By Adam Leipzig
It’s time to ask the big question: So what?
Indie movies apparently take up such a small portion of the movie marketplace, would it really matter if they didn’t get made? I’ve written before about how many are made and how few are seen, and the crisis in independent film distribution.
Why should we care if indie movies get made at all?
They’re better. If you get rid of indie movies, you’ll eliminate half the films nominated for Best Picture. That’s why the Academy went to 10 nominations for the top category. When there were only 5 nominations, indie films drove out the studio pictures. With 10 nominees, studio films can at least get mentioned – although studio films don’t usually win.
They develop talent. New film artists get their start here. Without indie movies, for example, we would not see the work of Christopher Nolan, Darren Aronofsky, John Singleton, Sofia Coppola, Robert Rodriguez, Gus Van Sant, Debra Granik, Kathryn Bigelow, David Cronenberg, David O. Russell, Kevin Smith, Quentin Tarantino, Michael Moore, Steven Soderbergh, Joel and Ethan Coen, Woody Allen, Paul Thomas Anderson, oh the list goes on…
They’re authentic. Indie movies let the voices of artists shine through. They aren’t manufactured by teams of executives or shaped by note sessions. Yes, indie movies can be widely inconsistent in their quality, but so are studio pictures. And indie movies aren’t part of the entertainment-industrial complex.
They represent a unique audience. Without indie films, the specialty audience would stop going to theatres entirely. They wouldn’t spend their money, instead, on Battle: LA. (Which I enjoyed, by the way. It’s a great ride.) The hard-core specialty audience would just stay home. We’d lose all of their ticket sales, which represent at least 10% of the total box office – in excess of $1 billion a year.
They are thought-leaders. Indie films are made by and for our culture’s opinion-makers, the people who drive the national discussion on artistic, social and cultural issues.
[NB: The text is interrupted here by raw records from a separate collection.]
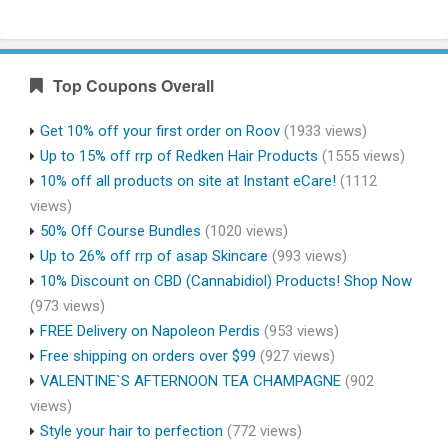
Top Coupons Overall
Get 10% off your first order on Roov
(1933 views)
Up to 15% off rrp of Redken Hair Products
(1555 views)
10% off all products on site at Instant eCare!
(1112
views)
50% Off Course Bundles
(1020 views)
Up to 26% off rrp of asap Skincare
(993 views)
10% Discount on CBD (Cannabidiol) Products! Shop Now
(973 views)
FREE Delivery on Napoleon Perdis
(953 views)
Free shipping on orders over $99
(927 views)
VALENTINE`S AFTERNOON TEA CHAMPAGNE
(902
views)
Style your hair to perfection
(772 views)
They’re environmentally sound. No, I don’t mean green. I mean biodiversity. Indie films may be only a small percentage of total annual box office dollars, just as the rain forest represents only a small percentage of the surface area of our planet. Yet indie films are also like the rain forest in that they represent more than 80% of all artistic output and creativity. And, like the rain forest, if indie films collapse and become extinct, the whole ecosystem system above them collapses as well. Without indie films, there would be no new breeding ground for talent. No new voices or innovative storytelling approaches (that will later be adopted by studios.) No specialty audience that shepherds the mainstream audience by expanding awareness at the margins, an awareness that works its way inward to the mainstream.
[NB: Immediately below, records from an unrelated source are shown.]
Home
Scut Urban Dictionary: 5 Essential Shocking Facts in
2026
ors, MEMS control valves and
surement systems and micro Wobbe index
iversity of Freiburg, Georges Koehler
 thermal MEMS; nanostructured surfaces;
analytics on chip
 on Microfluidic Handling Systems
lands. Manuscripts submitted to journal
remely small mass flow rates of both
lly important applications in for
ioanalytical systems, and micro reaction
They’re money. Now the Business-Person asks, “So what? All that’s nice. But it sounds like you want me to distribute indie movies for aesthetic pleasure or the common good, not because they’ll make me money.”
Don’t worry, Business-Person. I wouldn’t ask you to do that. In fact, indie movies make money. The problem is that, when you look at all the data, it is confusing.
Here’s what I mean. Last year there were 419 movies released by non-MPAA members. These are truly indie movies, distributed by non-studio companies. Most of those companies – over 100 of them by my count – are tiny and poorly capitalized. They barely “release” their films except to put them on one or two screens, are not staffed with savvy executives, and hardly have the person-power to market the movies effectively, much less collect money from theatres at the end of the day. The statistics from all these tiny so-called releases get lumped in with the stats of better-released indie fare and drag those numbers down.
Here’s the evidence that better-released indie films do business. In 2010, Sony Pictures Classics grossed $68 million with 25 movies. Weinstein Company made $40 million box office gross releasing 8 movies. Weinstein/Dimension achieved another $40 million with just 2 movies. Music Box Films grossed $25 million with 9 movies. Apparition did $12.8 million with 4 movies. National Geographic, my old company, notched $4.8 million on 5 movies. IFC scored $9.6 million on 32 movies. Magnolia grossed $8.7 million with 22 movies. And these numbers do not count home entertainment and video-on-demand revenues which, in the case of IFC, Magnolia and others who have adopted a more open-minded business model, often put these companies’ films into profits even before they are released onto theatre screens.
With proper distribution, indie movies make money, get seen, build artists’ careers, shape our culture, and deliver authenticity and quality.
That’s why indie movies matter.
Images from some of the indie movies that were nominated for Best Picture in 2010: Black Swan, The King’s Speech (winner), Winter’s Bone.